Sri Lanka returns $50m of $200m loan
Sri Lanka has finally started paying back the $200 million it took from Bangladesh in a currency swap agreement in August 2021, more than a year and a half later than the original agreed date.
On August 17, Sri Lanka sent $50 million to Bangladesh, which is the first instalment of the payment, according to Md Mezbaul Haque, the central bank's spokesman.
The next instalment is expected in a fortnight, he said, without mentioning the amount that is coming.
"We are hopeful that the entire amount will be cleared by September," Haque agreed.
When the currency swap deal was agreed, Sri Lanka was supposed to repay the amount within three months.
Bangladesh lent the money to Sri Lanka in three instalments in 2021: the first tranche of $50 million was sent on August 19, the second instalment of $100 million 11 days later and another $50 million in September.
So, Sri Lanka was supposed to repay the amount by the end of 2021 with an interest rate of LIBOR + 2 percent.
LIBOR, the acronym for London Interbank Offer Rate, used to be the global reference rate for unsecured short-term borrowing in the interbank market and acted as the benchmark for short-term interest rates until June 30 this year. LIBOR has been replaced by SOFR.
As the island nation's economy plunged further into crisis, the repayment term was extended several times. Then in May last year, Bangladesh extended the term to September this year and the interest rate was fixed at LIBOR + 2.5 percent then.

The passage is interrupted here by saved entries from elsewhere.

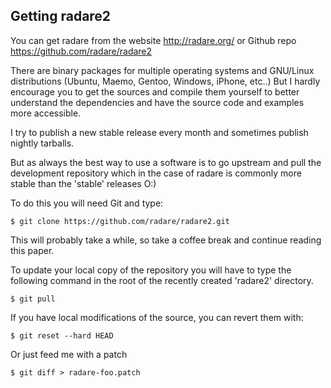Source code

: ## Getting radare2

You can get radare from the website http://radare.org/ or Github repo https://github.com/radare/radare2

There are binary packages for multiple operating systems and GNU/Linux distributions (Ubuntu, Maemo, Gentoo, Windows, iPhone, etc..) But I hardly encourage you to get the sources and compile them yourself to better understand the dependencies and have the source code and examples more accessible.

I try to publish a new stable release every month and sometimes publish nightly tarballs.

But as always the best way to use a software is to go upstream and pull the development repository which in the case of radare is commonly more stable than the 'stable' releases O:)

To do this you will need Git and type:

    $ git clone https://github.com/radare/radare2.git

This will probably take a while, so take a coffee break and continue reading this paper.

To update your local copy of the repository you will have to type the following command in the root of the recently created 'radare2' directory.

    $ git pull

If you have local modifications of the source, you can revert them with:

    $ git reset --hard HEAD

Or just feed me with a patch

    $ git diff > radare-foo.patch

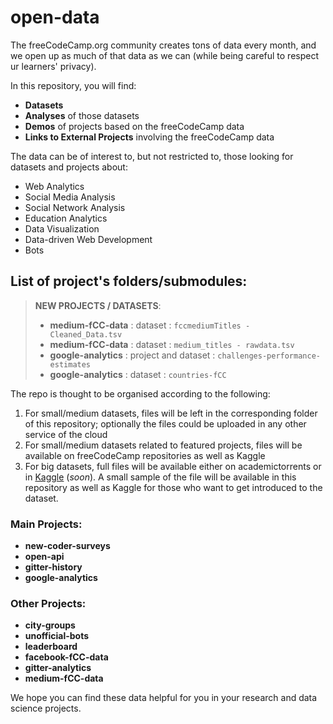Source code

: # open-data

The freeCodeCamp.org community creates tons of data every month, and we open up as much of that data as we can (while being careful to respect ur learners' privacy).

In this repository, you will find:
* **Datasets**
* **Analyses** of those datasets
* **Demos** of projects based on the freeCodeCamp data
* **Links to External Projects** involving the freeCodeCamp data

The data can be of interest to, but not restricted to, those looking for datasets and projects about:
* Web Analytics
* Social Media Analysis
* Social Network Analysis
* Education Analytics
* Data Visualization
* Data-driven Web Development
* Bots

## List of project's folders/submodules:

> **NEW PROJECTS / DATASETS**:
>
> * **medium-fCC-data** : dataset : `fccmediumTitles - Cleaned_Data.tsv`
> * **medium-fCC-data** : dataset : `medium_titles - rawdata.tsv`
> * **google-analytics** : project and dataset : `challenges-performance-estimates`
> * **google-analytics** : dataset : `countries-fCC`

The repo is thought to be organised according to the following:
1. For small/medium datasets, files will be left in the corresponding folder of this repository; optionally the files could be uploaded in any other service of the cloud
2. For small/medium datasets related to featured projects, files will be available on freeCodeCamp repositories as well as Kaggle
3. For big datasets, full files will be available either on academictorrents or in [Kaggle](https://www.kaggle.com/) (*soon*). A small sample of the file will be available in this repository as well as Kaggle for those who want to get introduced to the dataset.  


### Main Projects:

* **new-coder-surveys**
* **open-api**
* **gitter-history**
* **google-analytics**

### Other Projects:

* **city-groups**
* **unofficial-bots**
* **leaderboard**
* **facebook-fCC-data**
* **gitter-analytics**
* **medium-fCC-data**

We hope you can find these data helpful for you in your research and data science projects. 
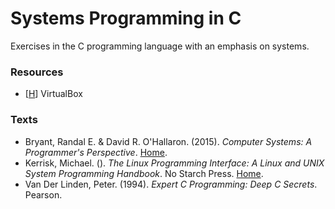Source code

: # Systems Programming in C
Exercises in the C programming language with an emphasis on systems.

### Resources
* [[H](https://www.virtualbox.org/)] VirtualBox

### Texts
* Bryant, Randal E. & David R. O'Hallaron. (2015). _Computer Systems: A Programmer's Perspective_. [Home](https://csapp.cs.cmu.edu/).
* Kerrisk, Michael. (). _The Linux Programming Interface: A Linux and UNIX System Programming Handbook_. No Starch Press. [Home](https://man7.org/tlpi/).
* Van Der Linden, Peter. (1994). _Expert C Programming: Deep C Secrets_. Pearson.
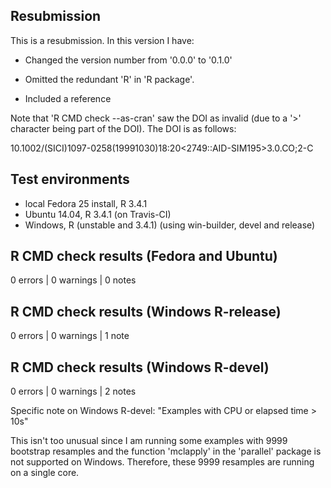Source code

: ## Resubmission
This is a resubmission. In this version I have:

* Changed the version number from '0.0.0' to '0.1.0'

* Omitted the redundant 'R' in 'R package'.

* Included a reference

Note that 'R CMD check --as-cran' saw the DOI as invalid (due to a '>' character being part of the DOI). The DOI is as follows:

10.1002/(SICI)1097-0258(19991030)18:20<2749::AID-SIM195>3.0.CO;2-C

## Test environments
* local Fedora 25 install, R 3.4.1
* Ubuntu 14.04, R 3.4.1 (on Travis-CI)
* Windows, R (unstable and 3.4.1) (using win-builder, devel and release)

## R CMD check results (Fedora and Ubuntu)
0 errors | 0 warnings | 0 notes

## R CMD check results (Windows R-release)
0 errors | 0 warnings | 1 note

## R CMD check results (Windows R-devel)
0 errors | 0 warnings | 2 notes

Specific note on Windows R-devel:
"Examples with CPU or elapsed time > 10s"

This isn't too unusual since I am running some examples with 9999 bootstrap resamples and the function 'mclapply' in the 'parallel' package is not supported on Windows. Therefore, these 9999 resamples are running on a single core.
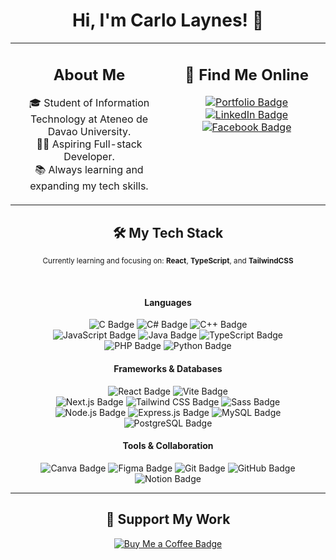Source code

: <div align="center">
  <h1>Hi, I'm Carlo Laynes! 🌱</h1>
</div>

<table width="100%">
  <tr>
    <td width="50%" valign="top">
      <div align="center">
        <h2>About Me</h2>
        <p>
        🎓 Student of Information Technology at Ateneo de Davao University.<br>
        👨‍💻 Aspiring Full-stack Developer.<br>
        📚 Always learning and expanding my tech skills.
        </p>
      </div>
    </td>
    <td width="50%" valign="top">
      <div align="center">
        <h2>🔗 Find Me Online</h2>
        <p>
          <a href="https://arc-psy.vercel.app" target="_blank">
            <img src="https://img.shields.io/badge/Portfolio-252525?style=for-the-badge&logo=vercel&logoColor=white" alt="Portfolio Badge"/>
          </a>
          <a href="https://linkedin.com/in/carlo-allan-laynes-71b500248" target="_blank">
            <img src="https://img.shields.io/badge/LinkedIn-%230077B5.svg?style=for-the-badge&logo=linkedin&logoColor=white" alt="LinkedIn Badge"/>
          </a>
          <a href="https://facebook.com/caflaynes" target="_blank">
            <img src="https://img.shields.io/badge/Facebook-%231877F2.svg?style=for-the-badge&logo=facebook&logoColor=white" alt="Facebook Badge"/>
          </a>
        </p>
      </div>
    </td>
  </tr>
</table>

<div align="center">
  <h2>🛠️ My Tech Stack</h2>
  <p>
    <small>Currently learning and focusing on: <b>React</b>, <b>TypeScript</b>, and <b>TailwindCSS</b></small>
  </p>
  <br>

  <h4>Languages</h4>
  <p>
    <img src="https://img.shields.io/badge/c-%2300599C.svg?style=for-the-badge&logo=c&logoColor=white" alt="C Badge"/>
    <img src="https://img.shields.io/badge/c%23-%23239120.svg?style=for-the-badge&logo=csharp&logoColor=white" alt="C# Badge"/>
    <img src="https://img.shields.io/badge/c++-%2300599C.svg?style=for-the-badge&logo=c%2B%2B&logoColor=white" alt="C++ Badge"/><br />
    <img src="https://img.shields.io/badge/javascript-%23323330.svg?style=for-the-badge&logo=javascript&logoColor=%23F7DF1E" alt="JavaScript Badge"/>
    <img src="https://img.shields.io/badge/java-%23ED8B00.svg?style=for-the-badge&logo=openjdk&logoColor=white" alt="Java Badge"/>
    <img src="https://img.shields.io/badge/typescript-%23007ACC.svg?style=for-the-badge&logo=typescript&logoColor=white" alt="TypeScript Badge"/><br />
    <img src="https://img.shields.io/badge/php-%23777BB4.svg?style=for-the-badge&logo=php&logoColor=white" alt="PHP Badge"/>
    <img src="https://img.shields.io/badge/python-3670A0?style=for-the-badge&logo=python&logoColor=ffdd54" alt="Python Badge"/>
  </p>
  
  <h4>Frameworks & Databases</h4>
  <p>
    <img src="https://img.shields.io/badge/react-%2320232a.svg?style=for-the-badge&logo=react&logoColor=%2361DAFB" alt="React Badge"/>
    <img src="https://img.shields.io/badge/vite-%23646CFF.svg?style=for-the-badge&logo=vite&logoColor=white" alt="Vite Badge"/><br />
    <img src="https://img.shields.io/badge/Next.js-black?style=for-the-badge&logo=next.js&logoColor=white" alt="Next.js Badge"/>
    <img src="https://img.shields.io/badge/Tailwind_CSS-38B2AC.svg?style=for-the-badge&logo=tailwind-css&logoColor=white" alt="Tailwind CSS Badge"/>
    <img src="https://img.shields.io/badge/sass-hotpink.svg?style=for-the-badge&logo=SASS&logoColor=white" alt="Sass Badge"/><br />
    <img src="https://img.shields.io/badge/Node.js-43853D?style=for-the-badge&logo=node.js&logoColor=white" alt="Node.js Badge"/>
    <img src="https://img.shields.io/badge/Express.js-000000?style=for-the-badge&logo=express&logoColor=white" alt="Express.js Badge"/>
    <img src="https://img.shields.io/badge/mysql-4479A1.svg?style=for-the-badge&logo=mysql&logoColor=white" alt="MySQL Badge"/>
    <img src="https://img.shields.io/badge/PostgreSQL-316192?style=for-the-badge&logo=postgresql&logoColor=white" alt="PostgreSQL Badge"/>
  </p>
  
  <h4>Tools & Collaboration</h4>
  <p>
    <img src="https://img.shields.io/badge/canva-%2300C4CC.svg?style=for-the-badge&logo=Canva&logoColor=white" alt="Canva Badge"/>
    <img src="https://img.shields.io/badge/figma-%23F24E1E.svg?style=for-the-badge&logo=figma&logoColor=white" alt="Figma Badge"/>
    <img src="https://img.shields.io/badge/git-%23F05033.svg?style=for-the-badge&logo=git&logoColor=white" alt="Git Badge"/>
    <img src="https://img.shields.io/badge/github-%23121011.svg?style=for-the-badge&logo=github&logoColor=white" alt="GitHub Badge"/>
    <img src="https://img.shields.io/badge/notion-%23000000.svg?style=for-the-badge&logo=notion&logoColor=white" alt="Notion Badge"/>
  </p>
</div>

---

<div align="center">
  <h2>🙏 Support My Work</h2>
  <p>
    <a href="https://buymeacoffee.com/carloallanlaynes" target="_blank">
      <img src="https://img.shields.io/badge/Buy%20Me%20a%20Coffee-ffdd00?style=for-the-badge&logo=buy-me-a-coffee&logoColor=black" alt="Buy Me a Coffee Badge"/>
    </a>
  </p>
</div>
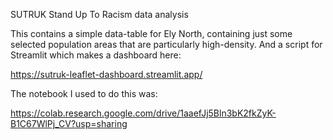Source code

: 

SUTRUK
Stand Up To Racism data analysis

This contains a simple data-table for Ely North, containing just some selected population areas that are particularly high-density. And a script for Streamlit which makes a dashboard here:

https://sutruk-leaflet-dashboard.streamlit.app/

The notebook I used to do this was:


 https://colab.research.google.com/drive/1aaefJj5Bln3bK2fkZyK-B1C67WlPj_CV?usp=sharing
 

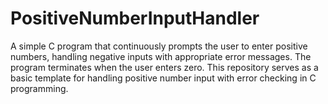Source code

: # PositiveNumberInputHandler
A simple C program that continuously prompts the user to enter positive numbers, handling negative inputs with appropriate error messages. The program terminates when the user enters zero. This repository serves as a basic template for handling positive number input with error checking in C programming.
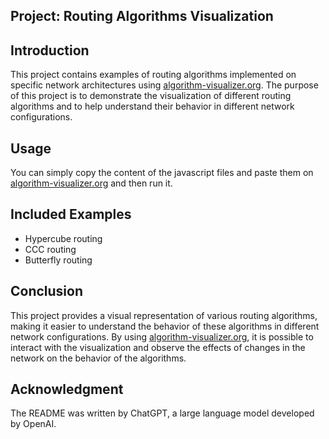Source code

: ## Project: Routing Algorithms Visualization

## Introduction
This project contains examples of routing algorithms implemented on specific network architectures using [algorithm-visualizer.org](https://algorithm-visualizer.org/). The purpose of this project is to demonstrate the visualization of different routing algorithms and to help understand their behavior in different network configurations.

## Usage
You can simply copy the content of the javascript files and paste them on [algorithm-visualizer.org](https://algorithm-visualizer.org/) and then run it.

## Included Examples
- Hypercube routing
- CCC routing
- Butterfly routing

## Conclusion
This project provides a visual representation of various routing algorithms, making it easier to understand the behavior of these algorithms in different network configurations. By using [algorithm-visualizer.org](https://algorithm-visualizer.org/), it is possible to interact with the visualization and observe the effects of changes in the network on the behavior of the algorithms.

## Acknowledgment
The README was written by ChatGPT, a large language model developed by OpenAI.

The Central Bank of Sri Lanka has been paying the interest every three months and is now paying back the principal amount, according to Haque.
Sri Lanka's repayment comes as its embattled economy is staging a recovery.
The Central Bank of Sri Lanka expects the economy to resume growth this quarter after six quarters of contraction -- faster than expected by many economists -- while overseas remittances are surging and tourist numbers are rising, reports Reuters.
Bangladesh's economy though is in a much worse shape than when it agreed to lend the sum to Sri Lanka in May 2021, with the amount extendable to $500 million.
The reserves were at a record high then, enough to cover more than nine months' import. As of August 16, reserves stood at $23.14 billion, enough to cover a little over three months' import bill.